== GIVEN INFORMATION

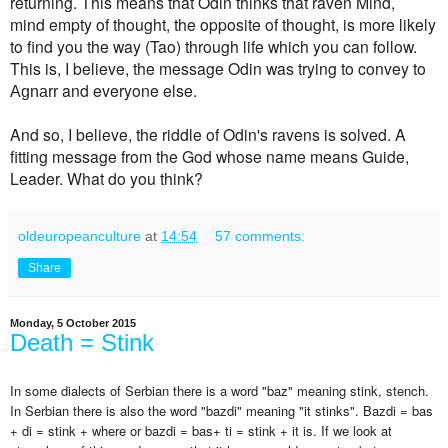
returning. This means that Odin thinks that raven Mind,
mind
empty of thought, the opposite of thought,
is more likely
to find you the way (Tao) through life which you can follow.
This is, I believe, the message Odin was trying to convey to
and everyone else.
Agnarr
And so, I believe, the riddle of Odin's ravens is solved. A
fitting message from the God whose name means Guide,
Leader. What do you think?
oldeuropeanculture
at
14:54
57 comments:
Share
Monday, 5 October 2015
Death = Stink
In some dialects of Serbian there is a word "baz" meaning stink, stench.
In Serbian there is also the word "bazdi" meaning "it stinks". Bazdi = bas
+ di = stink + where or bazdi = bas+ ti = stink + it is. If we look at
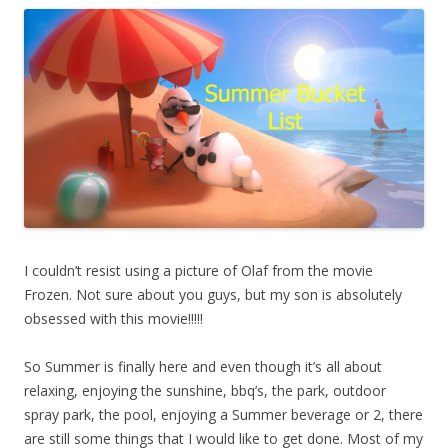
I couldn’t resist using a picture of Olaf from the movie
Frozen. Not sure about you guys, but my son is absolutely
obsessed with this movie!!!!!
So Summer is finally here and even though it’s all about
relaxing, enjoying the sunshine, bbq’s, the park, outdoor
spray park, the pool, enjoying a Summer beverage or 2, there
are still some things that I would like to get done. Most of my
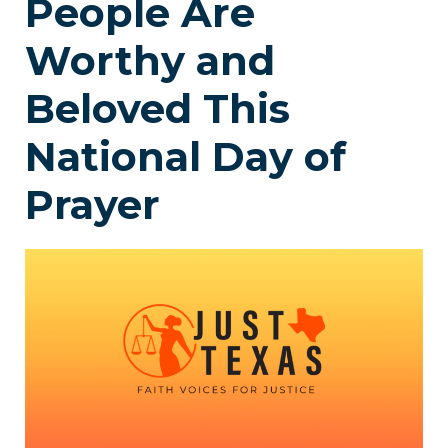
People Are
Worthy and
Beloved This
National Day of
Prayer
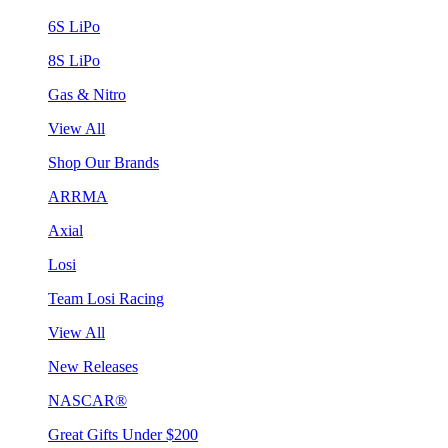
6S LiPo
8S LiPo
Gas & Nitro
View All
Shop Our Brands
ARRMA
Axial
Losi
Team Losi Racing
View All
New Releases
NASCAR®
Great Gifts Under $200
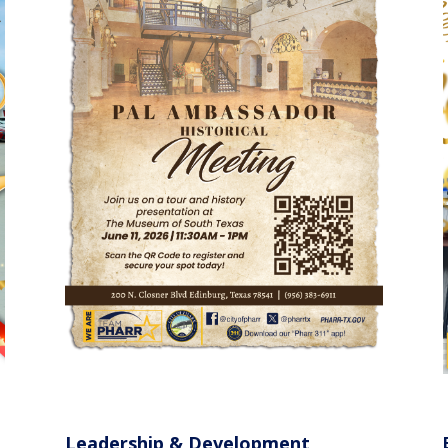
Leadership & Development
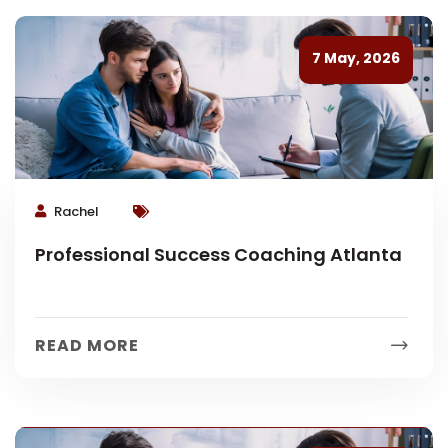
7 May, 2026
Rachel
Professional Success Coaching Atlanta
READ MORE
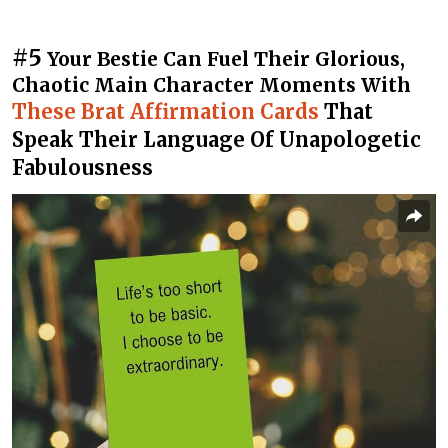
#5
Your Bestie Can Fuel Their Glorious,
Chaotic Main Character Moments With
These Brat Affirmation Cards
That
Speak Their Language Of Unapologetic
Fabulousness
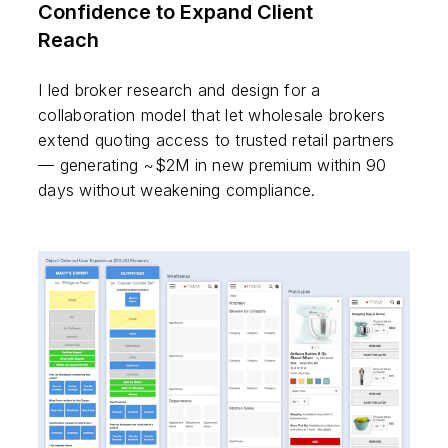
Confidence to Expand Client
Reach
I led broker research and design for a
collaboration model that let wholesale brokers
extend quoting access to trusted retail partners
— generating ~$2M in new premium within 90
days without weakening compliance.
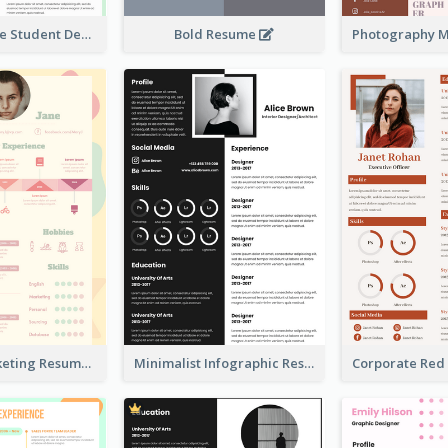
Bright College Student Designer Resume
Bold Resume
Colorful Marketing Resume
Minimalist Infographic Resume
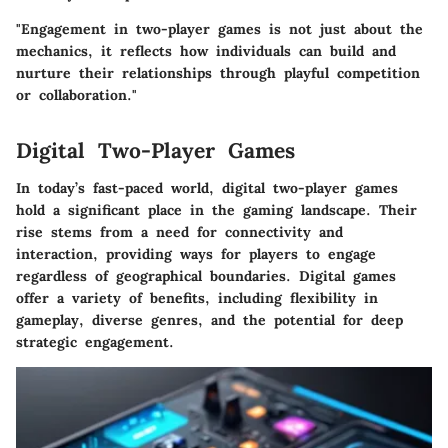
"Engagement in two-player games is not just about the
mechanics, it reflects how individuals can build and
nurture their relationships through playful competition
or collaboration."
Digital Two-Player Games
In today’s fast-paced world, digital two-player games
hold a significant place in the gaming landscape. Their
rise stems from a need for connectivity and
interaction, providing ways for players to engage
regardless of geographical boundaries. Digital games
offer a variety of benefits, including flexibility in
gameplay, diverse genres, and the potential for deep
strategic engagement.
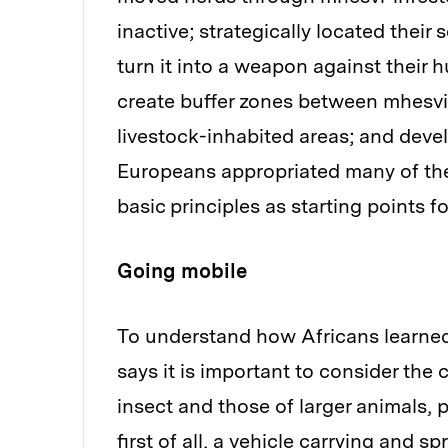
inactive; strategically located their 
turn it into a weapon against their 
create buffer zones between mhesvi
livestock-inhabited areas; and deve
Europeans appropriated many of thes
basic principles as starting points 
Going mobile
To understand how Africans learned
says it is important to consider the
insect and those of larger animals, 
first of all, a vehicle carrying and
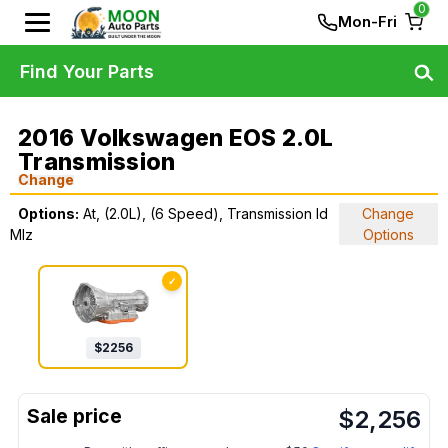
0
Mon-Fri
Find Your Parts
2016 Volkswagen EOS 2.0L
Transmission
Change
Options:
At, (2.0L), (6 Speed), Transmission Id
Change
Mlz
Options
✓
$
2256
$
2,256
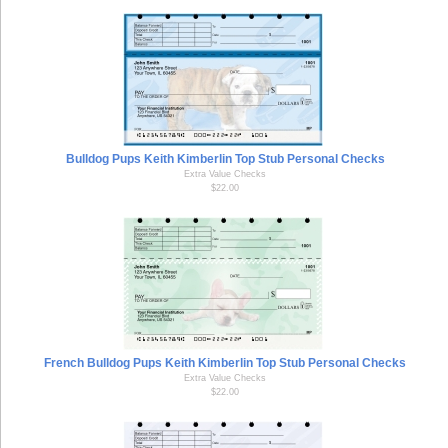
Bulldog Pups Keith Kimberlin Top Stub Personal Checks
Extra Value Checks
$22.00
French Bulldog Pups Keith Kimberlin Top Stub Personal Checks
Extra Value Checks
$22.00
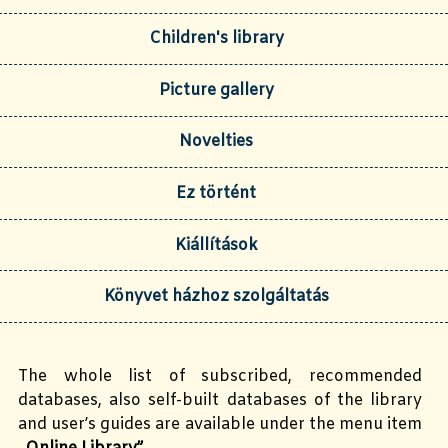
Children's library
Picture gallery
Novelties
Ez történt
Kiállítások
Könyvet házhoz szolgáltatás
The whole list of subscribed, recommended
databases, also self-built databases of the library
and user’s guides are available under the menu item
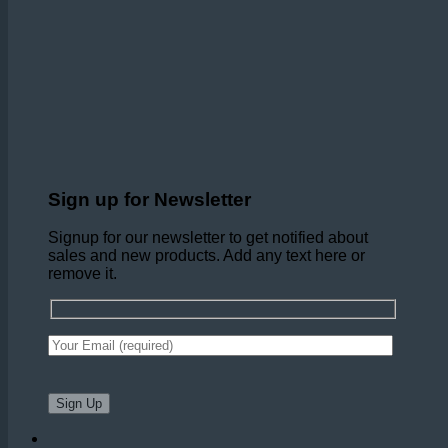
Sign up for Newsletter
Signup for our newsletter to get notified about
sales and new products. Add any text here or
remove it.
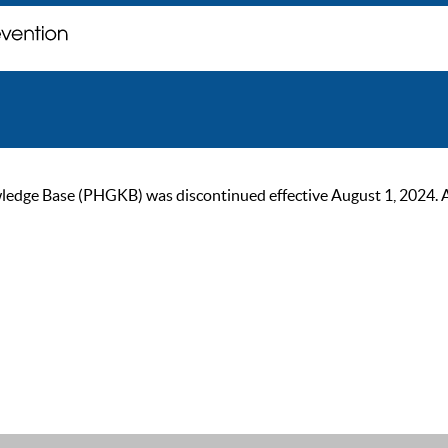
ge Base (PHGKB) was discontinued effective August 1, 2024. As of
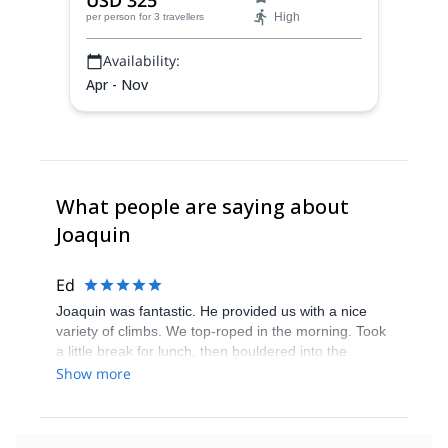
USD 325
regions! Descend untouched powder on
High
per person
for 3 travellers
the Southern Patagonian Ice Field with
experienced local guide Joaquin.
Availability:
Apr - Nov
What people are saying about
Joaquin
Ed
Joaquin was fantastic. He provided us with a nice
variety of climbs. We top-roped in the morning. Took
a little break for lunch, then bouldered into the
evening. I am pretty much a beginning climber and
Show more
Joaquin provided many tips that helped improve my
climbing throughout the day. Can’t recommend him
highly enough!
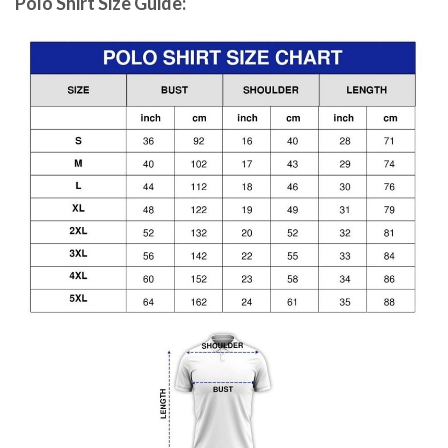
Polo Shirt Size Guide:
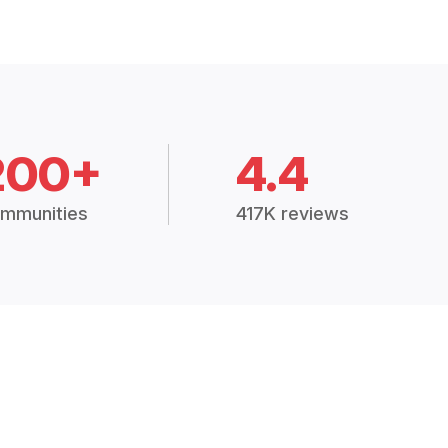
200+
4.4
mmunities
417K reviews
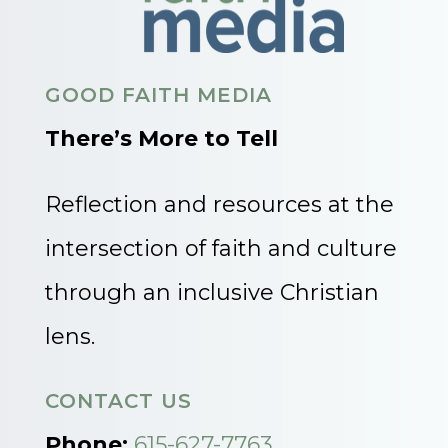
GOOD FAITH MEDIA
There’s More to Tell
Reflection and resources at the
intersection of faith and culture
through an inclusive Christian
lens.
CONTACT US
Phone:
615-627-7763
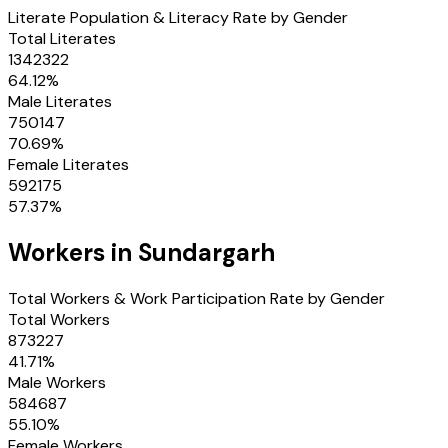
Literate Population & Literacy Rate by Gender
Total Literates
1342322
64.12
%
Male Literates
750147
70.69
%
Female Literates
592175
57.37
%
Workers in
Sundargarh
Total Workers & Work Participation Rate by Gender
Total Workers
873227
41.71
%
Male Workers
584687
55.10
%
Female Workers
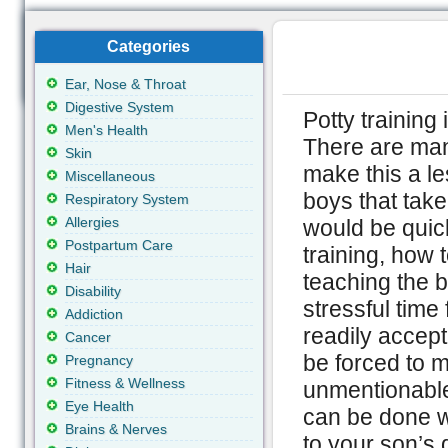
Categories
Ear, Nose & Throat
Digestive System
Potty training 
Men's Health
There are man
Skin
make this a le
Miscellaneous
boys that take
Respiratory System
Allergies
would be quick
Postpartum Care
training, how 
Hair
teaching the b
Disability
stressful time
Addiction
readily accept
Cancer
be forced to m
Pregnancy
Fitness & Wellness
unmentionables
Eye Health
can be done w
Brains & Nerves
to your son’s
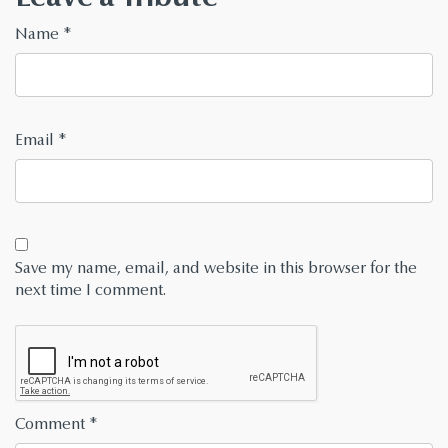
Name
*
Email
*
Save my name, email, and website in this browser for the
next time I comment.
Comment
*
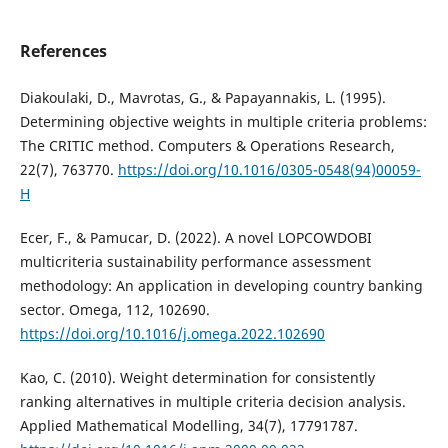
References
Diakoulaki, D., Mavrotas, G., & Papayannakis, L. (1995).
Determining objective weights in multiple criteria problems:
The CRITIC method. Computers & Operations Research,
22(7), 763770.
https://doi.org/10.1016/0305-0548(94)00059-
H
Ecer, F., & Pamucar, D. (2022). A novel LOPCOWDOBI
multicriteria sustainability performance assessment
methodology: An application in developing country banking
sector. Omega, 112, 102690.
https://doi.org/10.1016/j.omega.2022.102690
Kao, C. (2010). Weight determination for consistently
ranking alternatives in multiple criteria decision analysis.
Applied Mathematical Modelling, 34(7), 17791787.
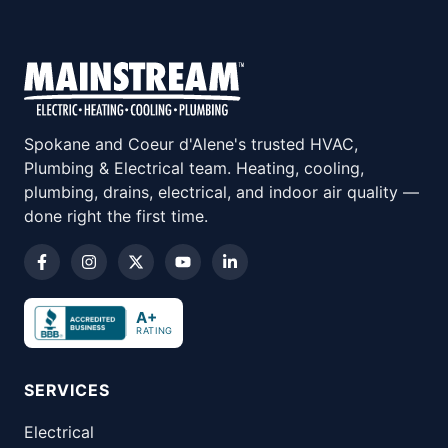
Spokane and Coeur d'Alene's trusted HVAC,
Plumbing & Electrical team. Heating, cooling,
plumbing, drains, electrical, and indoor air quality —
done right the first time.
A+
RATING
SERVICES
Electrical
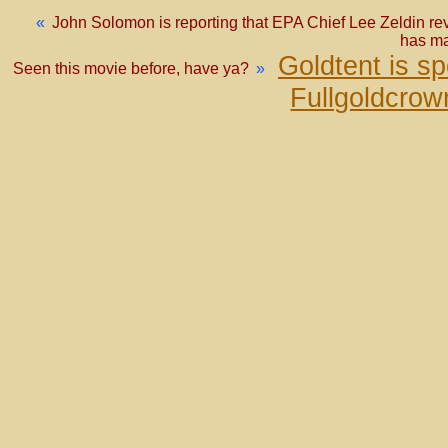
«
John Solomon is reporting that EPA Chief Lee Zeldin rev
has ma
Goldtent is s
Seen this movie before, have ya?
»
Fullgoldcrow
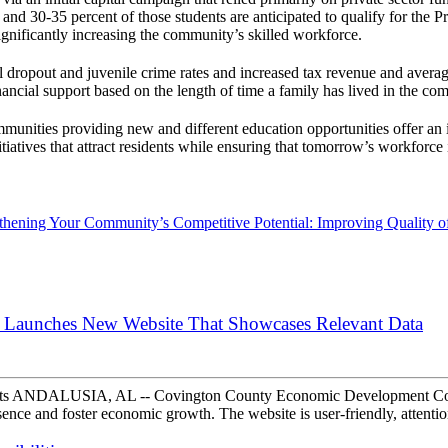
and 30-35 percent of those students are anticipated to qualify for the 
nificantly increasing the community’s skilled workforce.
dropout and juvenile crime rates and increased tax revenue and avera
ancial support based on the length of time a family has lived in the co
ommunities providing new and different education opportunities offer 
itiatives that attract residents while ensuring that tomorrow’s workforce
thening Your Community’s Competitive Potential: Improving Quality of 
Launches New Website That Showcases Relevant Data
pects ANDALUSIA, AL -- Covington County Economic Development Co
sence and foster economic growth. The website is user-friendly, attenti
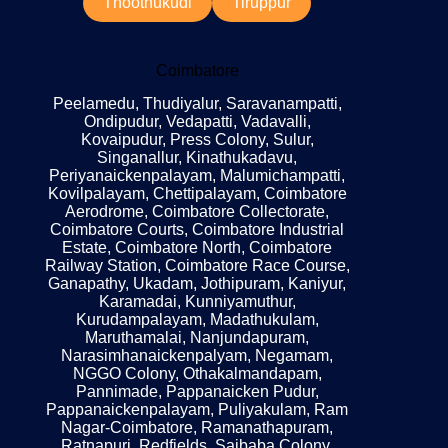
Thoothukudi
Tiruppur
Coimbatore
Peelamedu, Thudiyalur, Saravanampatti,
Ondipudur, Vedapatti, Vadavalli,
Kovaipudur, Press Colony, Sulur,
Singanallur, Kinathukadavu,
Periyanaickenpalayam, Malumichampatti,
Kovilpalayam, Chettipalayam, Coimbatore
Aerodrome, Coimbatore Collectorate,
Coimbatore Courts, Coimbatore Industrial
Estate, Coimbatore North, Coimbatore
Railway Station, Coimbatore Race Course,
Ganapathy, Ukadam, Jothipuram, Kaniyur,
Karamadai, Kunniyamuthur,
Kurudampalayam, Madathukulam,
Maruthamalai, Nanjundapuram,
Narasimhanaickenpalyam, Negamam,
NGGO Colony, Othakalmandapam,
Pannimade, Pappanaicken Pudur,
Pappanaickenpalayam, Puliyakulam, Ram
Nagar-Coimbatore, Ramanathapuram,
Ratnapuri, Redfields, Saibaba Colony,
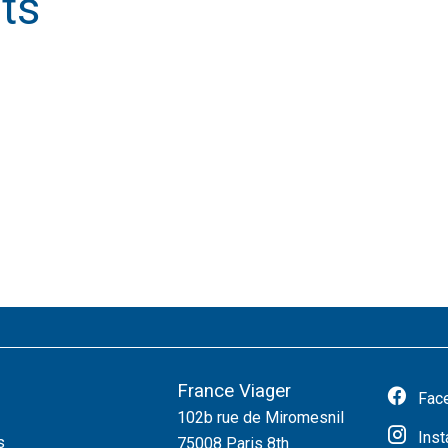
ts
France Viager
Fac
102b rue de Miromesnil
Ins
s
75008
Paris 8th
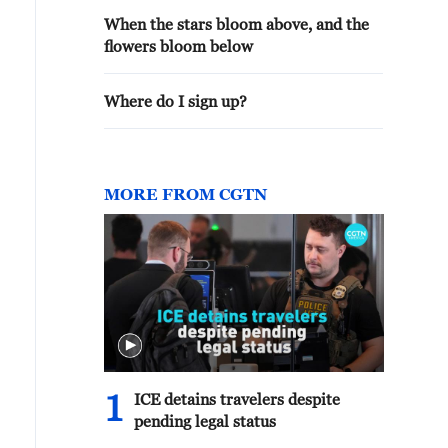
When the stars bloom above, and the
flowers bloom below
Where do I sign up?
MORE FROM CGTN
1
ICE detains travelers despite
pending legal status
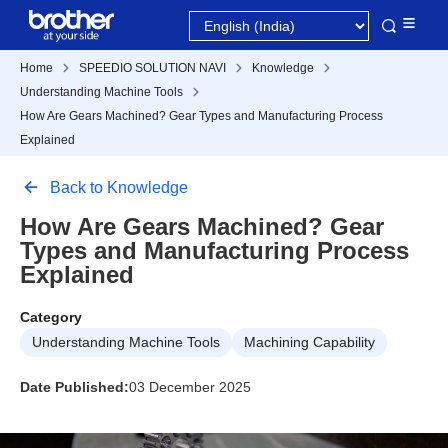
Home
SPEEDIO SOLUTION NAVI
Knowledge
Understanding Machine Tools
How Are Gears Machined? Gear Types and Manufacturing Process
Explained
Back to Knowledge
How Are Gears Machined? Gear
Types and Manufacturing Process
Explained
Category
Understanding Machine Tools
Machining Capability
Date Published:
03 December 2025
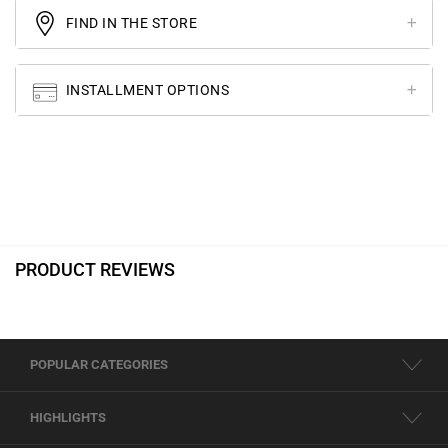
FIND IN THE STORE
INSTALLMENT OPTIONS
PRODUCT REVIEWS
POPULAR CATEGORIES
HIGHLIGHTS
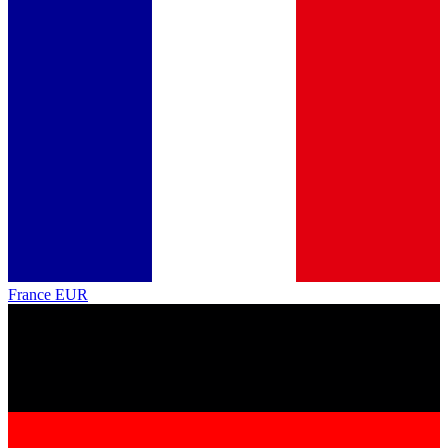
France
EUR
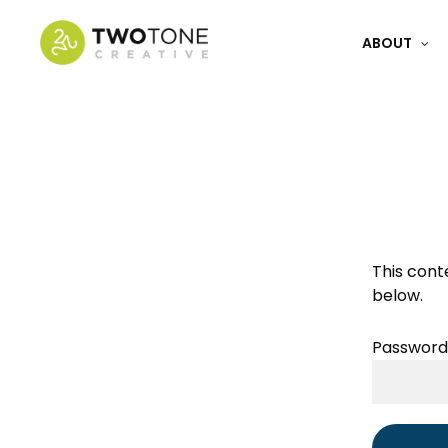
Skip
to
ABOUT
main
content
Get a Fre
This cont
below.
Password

====

WORK ITEM:
Go through the lines above and count those that include "Kimberlin"; give the total and nothing more.

REPLY:
2